Scientists do not expect bilirubin to drop to normal, which would be
zero. But they hope it will drop enough to let the children live without
lights or at least with less time under the lights, and enough to free
them and their parents from the constant worry about brain damage and death.
Parents who listened to scientists' descriptions of the technology said
that even a partial success would be worthwhile, and they were eager to
see the research go ahead. They even burst into applause during an especially
enthusiastic lecture by Dr. Steer, who said he hoped to "ultimately make
this community famous."
Dr. Crigler said he hoped he would see the syndrome he identified
come full circle in his lifetime. It has already gone from uniformly fatal
to treatable, and Dr. Crigler said he thought chimeraplasty might
"This is the first time I've had a lot of enthusiasm about any form
of gene manipulation," he said.
Dr. Morton invites families to conferences to inform them about advances
that may help their children. But he also invites them to remind scientists,
including some who have never met a patient with the disease, that time
is short and these children's hopes lie with their research.
"The families and children are here to remind us of what this is all
about," Dr. Morton said. "I think people will step a little faster to get
things done, having been at a meeting like this."

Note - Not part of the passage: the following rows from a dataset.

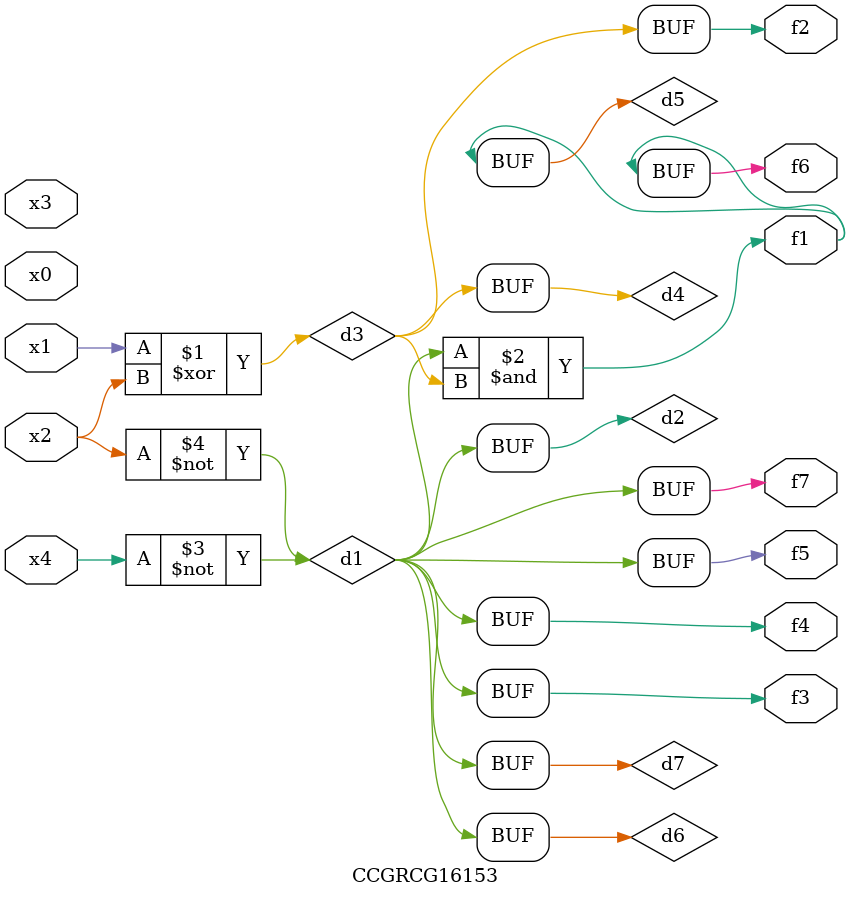
<source format=v>
module CCGRCG16153(
	input x0, x1, x2, x3, x4,
	output f1, f2, f3, f4, f5, f6, f7
);

	wire d1, d2, d3, d4, d5, d6, d7;

	not (d1, x4);
	not (d2, x2);
	xor (d3, x1, x2);
	buf (d4, d3);
	and (d5, d1, d3);
	buf (d6, d1, d2);
	buf (d7, d2);
	assign f1 = d5;
	assign f2 = d4;
	assign f3 = d7;
	assign f4 = d7;
	assign f5 = d7;
	assign f6 = d5;
	assign f7 = d7;
endmodule

</source>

For Dr. Blaese, the families' daily struggle became vivid one evening
at the confernce, when he strolled outside the inn. A purplish-blue light
in a window caught his eye. And then another. And another and another and
another. They were bilirubin lights, he realized, and a sick child was
sleeping under each of them. Suddenly he knew how important his work was
to those families.
"I saw five rooms with that eerie blue glow, and it really hit me," he said. "I'll never forget it."